**KUTIPAN TEKS:**
Pakaian putih biru, tas ransel warna biru, jam tangan biru, dan rambut panjang
yang suka sekali aku kuncir setengah.
ei bi wan (Friends Forever). Itu
nama genk gong ku dulu. Ah, lucu sekali. Aku tidak akan menjelaskan tentang
nama itu, yang pasti aku merasa bersyukur pernah merasakan masa-masa itu. A
sweet memory..:)
Siang itu, aku diliputi
kebimbangan, anak muda sekarang bilangnya galau. Seluruh siswa kelas 3C
diikutsertakan mengikuti tes seleksi masuk SMA Unggulan itu. Hm, aku ikuti
saja.
Singkat cerita, tes pun sudah
dilewati, tinggal menunggu pengumuman.
Aku masih ingat. Sepulang dari
sekolah, kami seperti biasa selalu kumpul-kumpul dulu. Persis di depan gerbang
sekolah, kami asyik ngobrol ria. Obrolannya saat itu adalah tentang masa
depan,,hihi. Kami memikirkan bagaimana hari-hari kami nanti di SMA Unggulan
itu? Ya, katanya SMA itu sangat disiplin, belajar ekstra, dan mayoritas
siswinya berjilbab. Apaaa??? Jilbab? Oh no!
Aku tidak bisa membayangkan kalau
aku mengenakannya nanti. Toh, waktu acara isra' mi'raj di smp ini saja, aku
gerah minta ampun harus pake jilbab beberapa jam saja. Gak banget deh. Hufh..
Akhirnya, kami (aku dan teman2
friends 4ever-ku itu) mengikat janji.
"Eh, pokonya kita janji ya.
Walaupun disana mayoritas pake jilbab, kita gak akan goyah. Kita tetap harus
bertahan gak pake jilbab!" ujar salah satu sahabatku.
"Yup, aku janji!"
jawabku antusias. "Bener ya? kalo gitu, janji dulu!" Dan kami pun
menyatukan tangan dalam perjanjian konyol itu.
----
Allah telah menetapkan segala
kejadiannya. Kami bisa berkumpul lagi di SMA unggulan itu dan MOS/Ospek pun
diagendakan selama kurang lebih satu pekan (aku lupa). Ospek yang sangat sangat
melelahkan, mulai dari latihan fisik, LTBB sampai agenda IMTAQ yang selalu ada
setiap harinya. Hm, agenda imtaq inilah yang paling tak terlupakan.
Hari pertama Ospek, kami
dikumpulkan di sebuah mushola, ah lebih tepatnya disebut aula serbaguna, dengan
masih mengenakan seragam smp.
Aku duduk berjejer dengan
teman-temanku. Sindiran menghentak yang pertama pun kami dapatkan. Kau tahu itu
apa? Ketika kami sudah duduk manis di dalam aula itu, tiba-tiba kakak-kakak
berwajah teduh dan menundukkan pandangan dan mbak-mbak yang berjilbab lebar itu
membagi-bagikan sajadah kepada kami, siswi baru yang rata-rata belum mengenakan
jilbab. Hey?? Maksudnya apa ya?
Aku hanya celingak-celinguk
memperhatikan yang lain. Mencari tahu apa ya maksud sajadah ini?

**DATA YANG DIBERIKAN:**
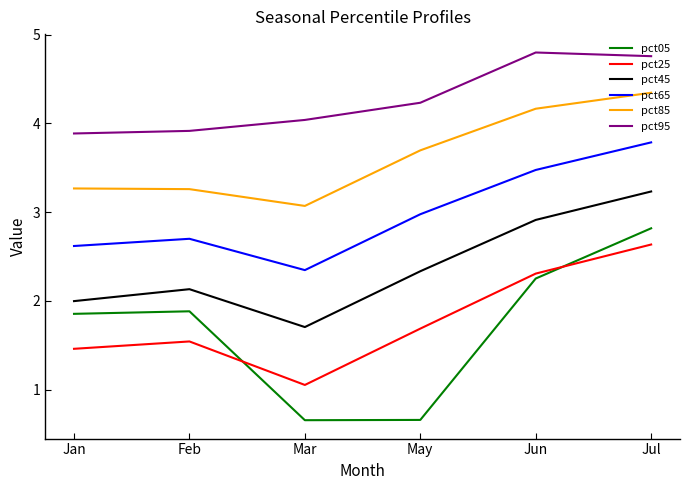

At which category does the chart reach its peak across all series?

Jun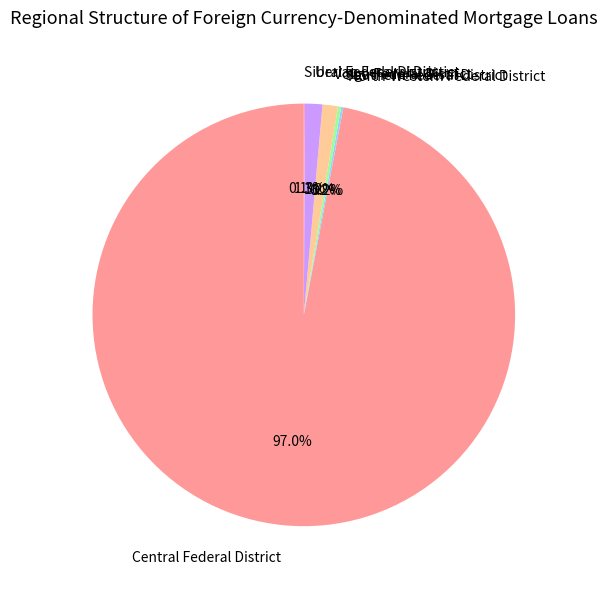

The Ural Federal District slice represents 1% of the pie. True or false?

True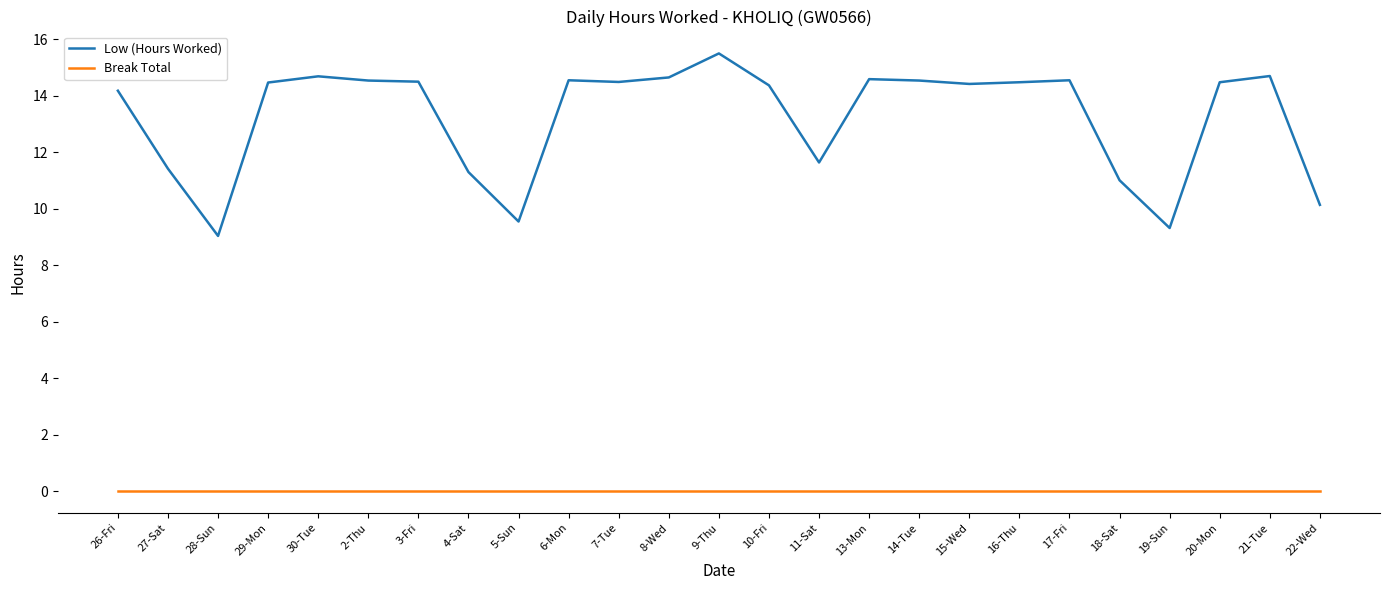

List the series in order of their peak value, lowest first.

Break Total, Low (Hours Worked)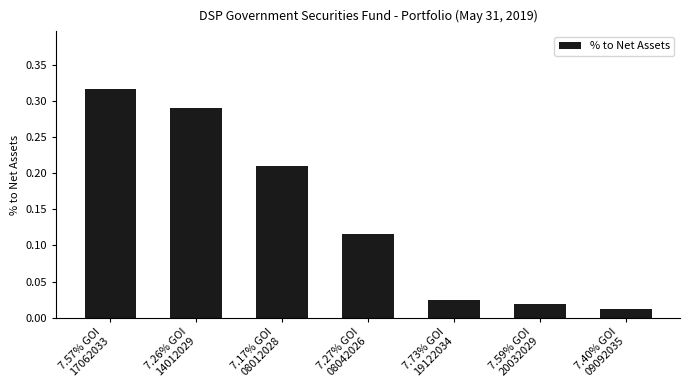

What is the sum of all values?

1.0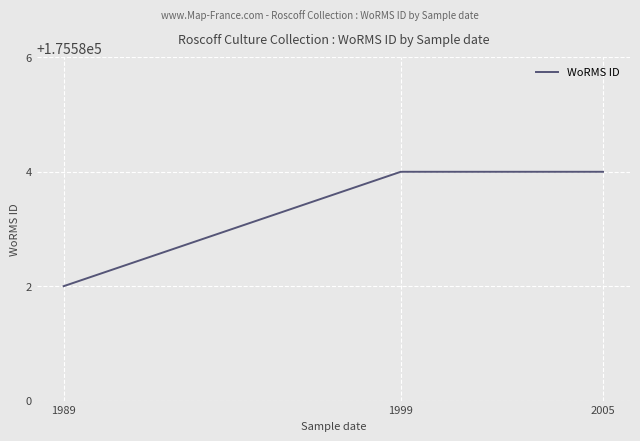

How many values are between 175582 and 175584?

3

**TUGAS TERTULIS:** Lanjutkan cerita kenangan tentang janji tidak berjilbab dan Ospek di SMA unggulan itu, mulai tepat setelah kalimat terakhirnya.

**JAWABAN ANDA:**
"Al, pake," kata
temanku. Ternyata sajadah itu digunakan untuk menutupi rok smp kami saat duduk.
Duh, malunya. Dengan muka yang saat itu entah mau kutaruh dimana, aku
membentangkan sajadah itu di kedua lututku.
Kami mendengarkan ceramah dari
sang guru agama, sebut saja namanya Pak Ahmad. Ceramahnya jauh dari kesan
membosankan. Ceramah yang penuh humor tapi tetap berisi, tak jarang aku pun tak
berhenti tersenyum mendengar guyonan Pak Ahmad tersebut dan tak jarang juga aku
banyak terenyuh dengan tausiyahnya.
Setelah beberapa puluh menit Pak
Ahmad tausiyah, kami pun dikelompok-kelompokkan dalam lingkaran kecil. Tentu
saja kami berlima tetap memilih dalam lingkaran yang sama. Ternyata agenda
selanjutnya adalah diskusi bersama kakak tingkat dan alumni sekolah. Aku masih
ingat, mbak yang menemani kelompok kami adalah saudara kandung dari salah
seorang temanku, dan yang menjadi tentor kelompok kami itu adalah seorang
alumni, laki-laki berjenggot tipis dengan wajah menundukkan setengah pandangannya.
Aku sudah lupa namanya siapa? (hhee)
“Kakak ini kenapa ya? Pemalu
banget, gak mau ngeliat kita kalau ngomong,” tanyaku dalam hati,hmm.
Tema diskusi hari itu adalah
tentang pergaulan laki-laki dan perempuan serta kewajiban menutup aurat.
Awalnya biasa saja, kami mendengarkan seksama apa yang disampaikan oleh si
kakak tentor. Tapi, lama kelamaan penyampaiannya sedikit mengusik hati kami.
Dan diskusi alot pun terjadi. Banyak sekali pertanyaan yang diajukan oleh siswa
baru yang sangat awam tentang Islam saat itu, sampai membuat si kakak tentor
agak kewalahan menjawabnya. Maklum anak baru, masih semangat dan kritis sekali
(hehe). Pertanyaannya mulai dari mengapa kakak bilang pacaran itu tidak boleh?
Bukankah kalau itu membawa dampak yang positif malah bagus? Kita kan juga tahu
batasan-batasan pergaulan laki-laki dan perempuan, jadi dimana salahnya? Terus,
memang jilbab itu wajib ya? Kenapa? Bukankah berpakaian sopan itu sudah menutup
aurat? Terus, kalau kita belum siap pake jilbab gimana? Kan yang penting ibadah
wajib seperti solat, puasa, dll tetap dijalankan? Dan bla bla bla. Aku rasa
kami cukup meneror kakak tentor itu.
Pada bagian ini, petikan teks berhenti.